A ceramic sintered body of interest to this invention is obtained by forming a low-temperature cofired ceramic (LTCC: Low Temperature Cofired Ceramic) material into a predetermined shape, and firing the material.
The low-temperature cofired ceramic material can be fired simultaneously with low melting point metal materials such as silver and copper, which are relatively low in specific resistance, thus form multilayer ceramic substrates which have excellent high frequency characteristics, and have been frequently used as, for example, a substrate material for high-frequency modules in information-communication terminals.

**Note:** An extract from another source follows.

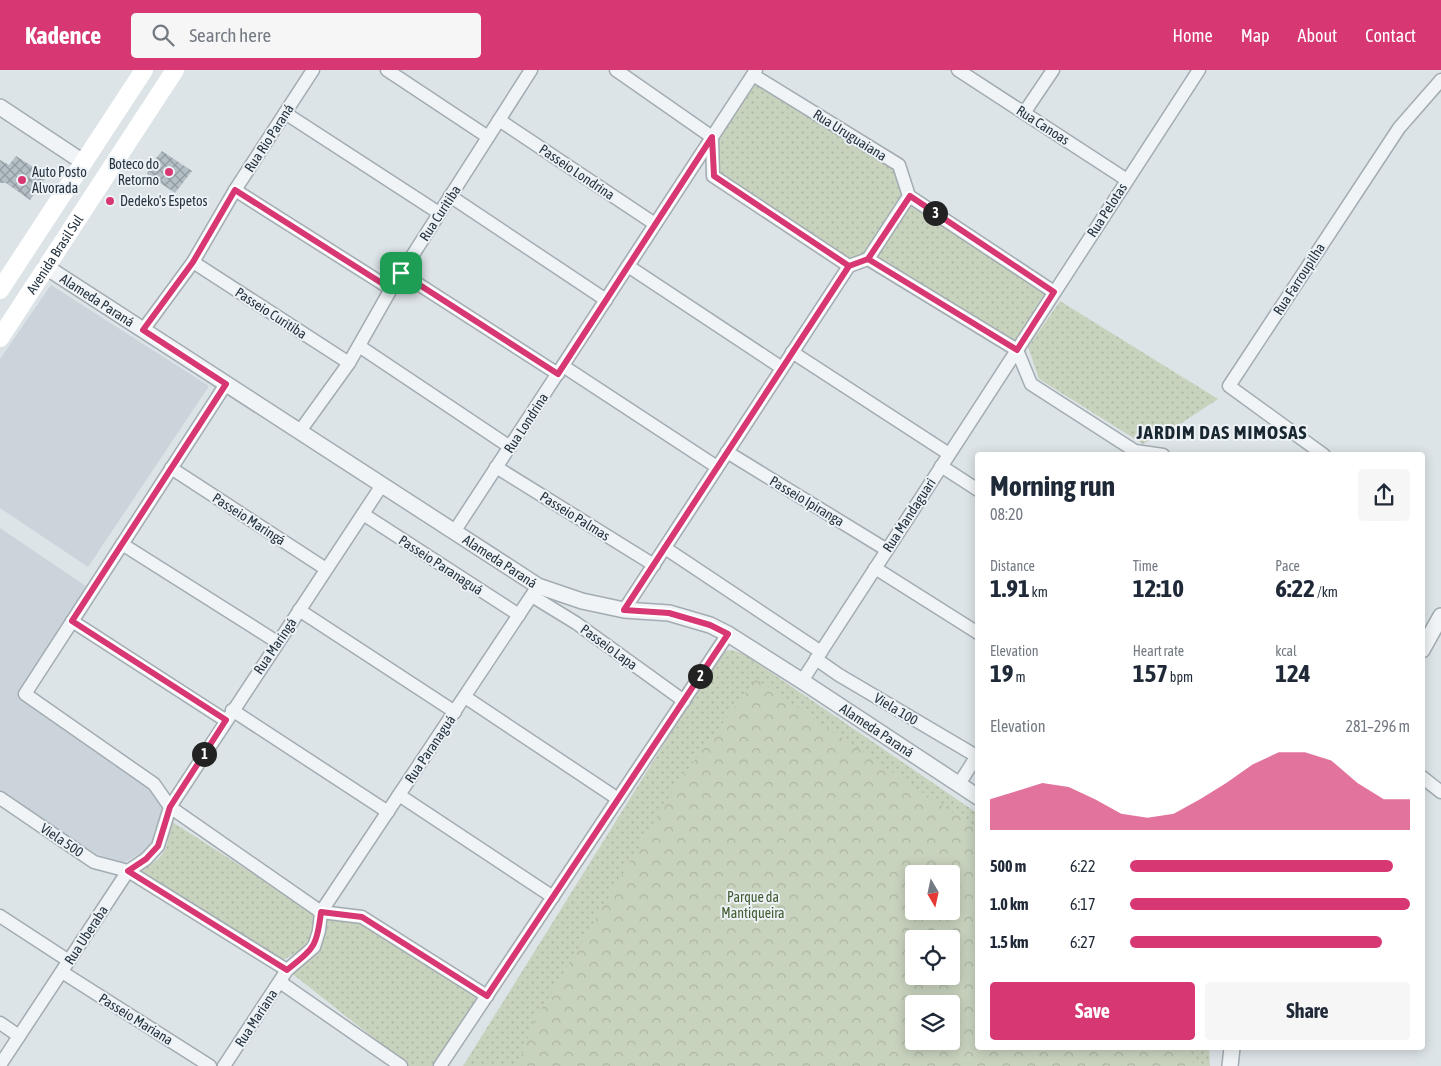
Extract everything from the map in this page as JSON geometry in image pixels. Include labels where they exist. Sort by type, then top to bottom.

So-called glass-ceramic composite systems are common as the low-temperature cofired ceramic in which a B2O3—SiO2 based glass material is mixed with a ceramic material such as Al2O3. However, these systems require the use of a relatively expensive glass material as a starting raw material, and contain boron which is likely to volatilize during firing, and the compositions of substrates obtained are thus likely to vary. Therefore, the production processes have complications, such as the need to use a special setter for controlling the volatilization volume of boron.
Low-temperature cofired ceramic materials have been proposed which are disclosed in, for example, Japanese Patent Application Laid-Open No. 2002-173362 (Patent Document 1), Japanese Patent Application Laid-Open No. 2008-044829 (Patent Document 2), Japanese Patent Application Laid-Open No. 2008-053525 (Patent Document 3), and International Publication WO 2009/025156 (Patent Document 4). The low-temperature cofired ceramic materials disclosed in these references, for which the starting raw materials contain no glass, are moreover non-glass low-temperature cofired ceramic materials containing no boron, and thus, do not encounter the problem described above.
However, the ceramic sintered bodies obtained by sintering of the low-temperature cofired ceramic materials disclosed in these references may fail to achieve desirable strength properties, because of their small fracture toughness values.